The dynamic bears stark parallels to Trump's recent Muslim ban. Namely that federal judges are able to issue declarations against the prohibition, but they cannot get into the heads of officials at the US border. A recent NBC report found a massive surge in the number of people who have had their mobile phones searched when coming into the country. Many officials applied this scrutiny to American citizens who are more often Muslim than non-Muslim.

There has also been a concerted effort to crack down on undocumented immigrants from Mexico and Central America, leaving some in a state of "constant fear."

One supporter of the Muslim ban, former Arkansas Gov. Mike Huckabee, a big star in the panoply of evangelical politics, echoed Jackson's sentiment that judges themselves are powerless to enforce laws. This would defy the "checks and balances" system that prevents any one branch of US government – the presidency, the courts or lawmakers – from overriding any other.

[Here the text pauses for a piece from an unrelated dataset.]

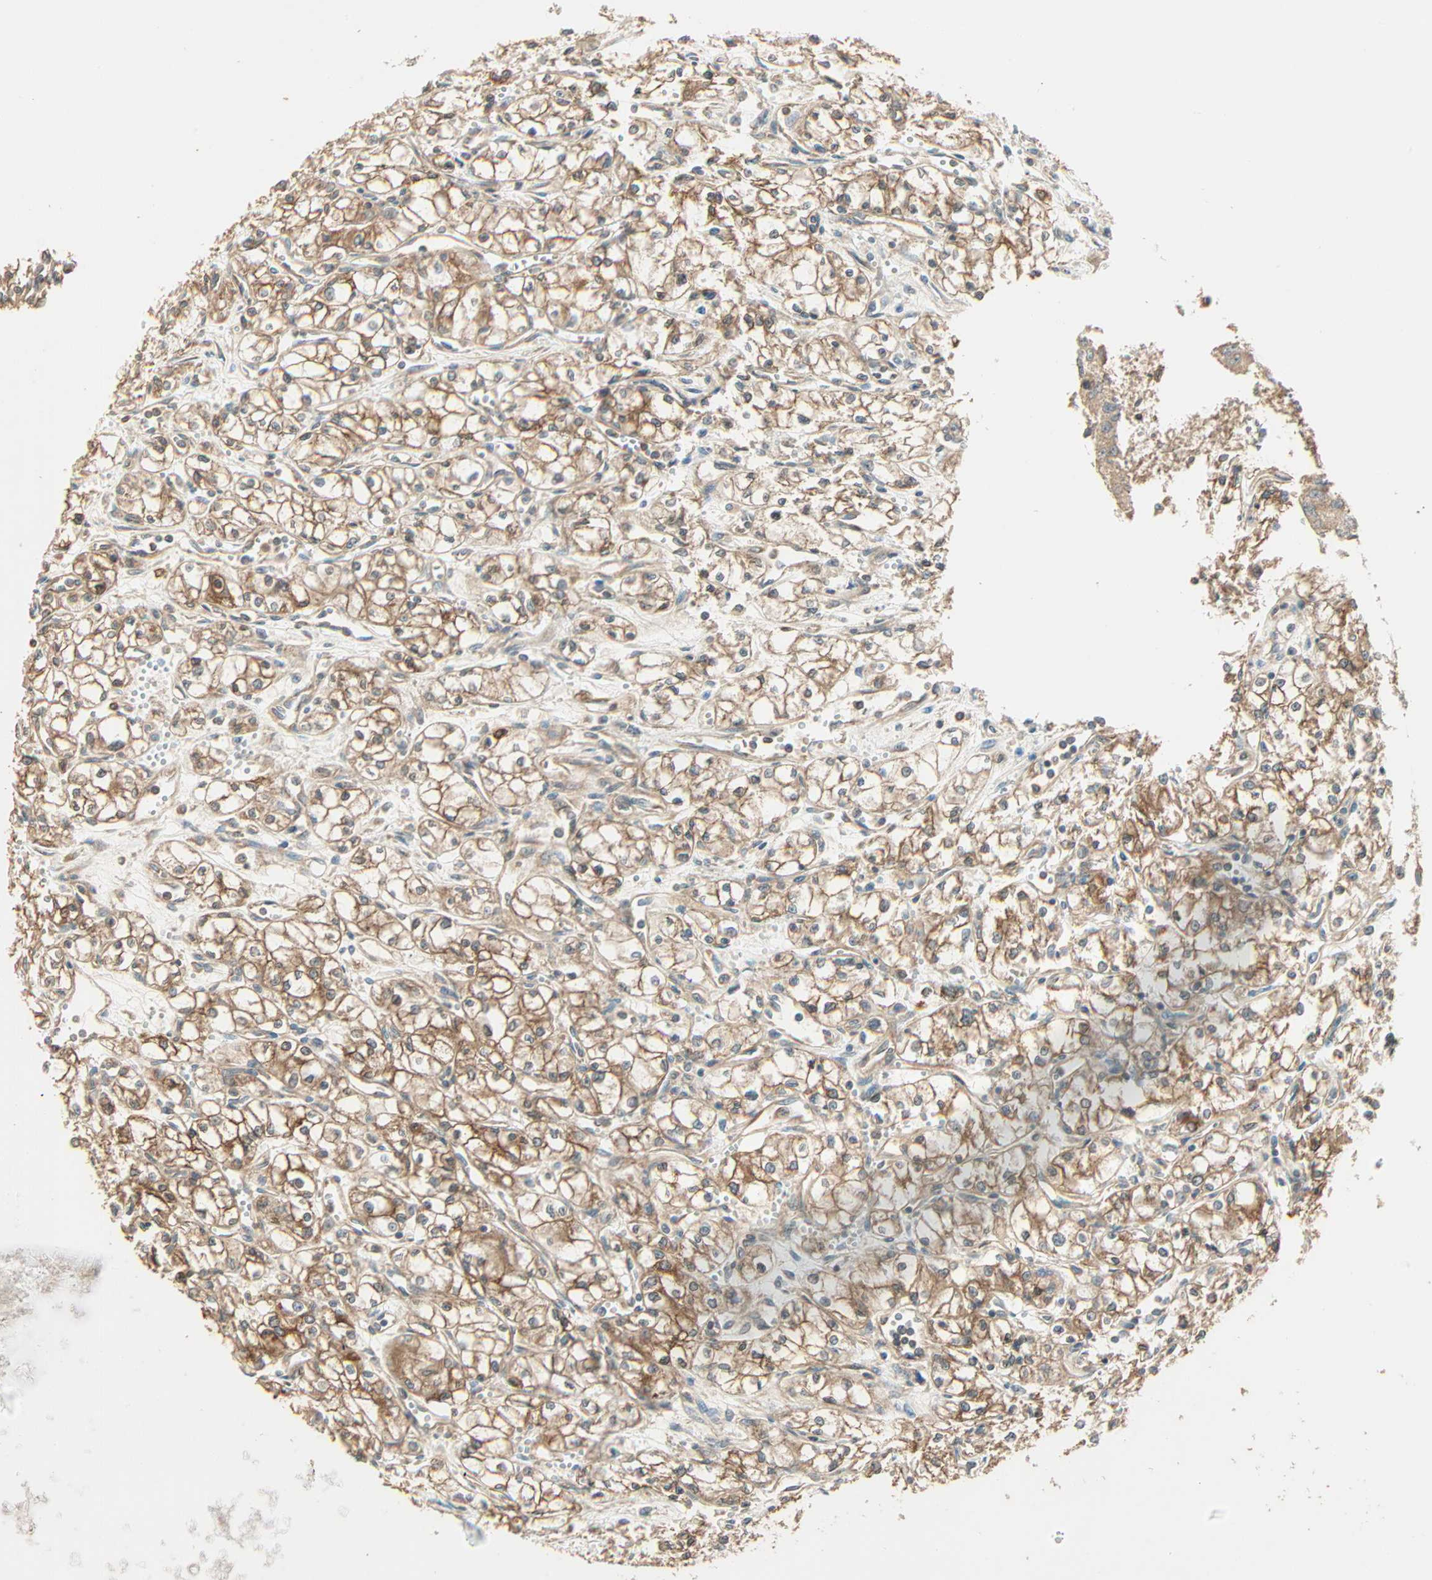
{"staining": {"intensity": "moderate", "quantity": ">75%", "location": "cytoplasmic/membranous"}, "tissue": "renal cancer", "cell_type": "Tumor cells", "image_type": "cancer", "snomed": [{"axis": "morphology", "description": "Normal tissue, NOS"}, {"axis": "morphology", "description": "Adenocarcinoma, NOS"}, {"axis": "topography", "description": "Kidney"}], "caption": "A micrograph showing moderate cytoplasmic/membranous staining in approximately >75% of tumor cells in adenocarcinoma (renal), as visualized by brown immunohistochemical staining.", "gene": "GALK1", "patient": {"sex": "male", "age": 59}}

But Huckabee is right. Judges don't have the guns. Law enforcement does. In theory, if the executive directs them to ignore the orders of the courts, there's not much those who go to work wearing robes and suits can do to change the minds of folks who don badges. For the last two years, Trump has made a point of expressing his loyalty to police officers. Just as the local militias did in Georgia in 1830, if they feel more loyalty to the president than the courts, there's not much the courts can do.

In February, Trump tweeted that a "so-called judge" was responsible for blocking his original travel ban, prompting condemnation from his own nominee for the Supreme Court, Neil Gorsuch. The executive branch turning against the judicial has worried observers and legal scholars, and has few precedents in American history, except for Jackson's presidency.

There's a deep irony to Trump choosing Jackson as a reflection of his own presidency. Trump during his campaign promised to "drain the swamp" in Washington, removing influence peddling and favoritism from the federal government. Jackson made his mark on history by creating the "spoils system," in which a president could award jobs in government to allies and friends who had supported them in a campaign. Despite attempts at regulation to create a meritocracy in civil service, the favors-for-favors system Jackson put in place remains.

Today, Trump's team, composed of people who "have made a fortune," continues Jackson's legacy of the spoils system. Border and customs officials, meanwhile, may be trying to re-enact the work of local state militias, the precursors of modern police departments, from the same tearful time.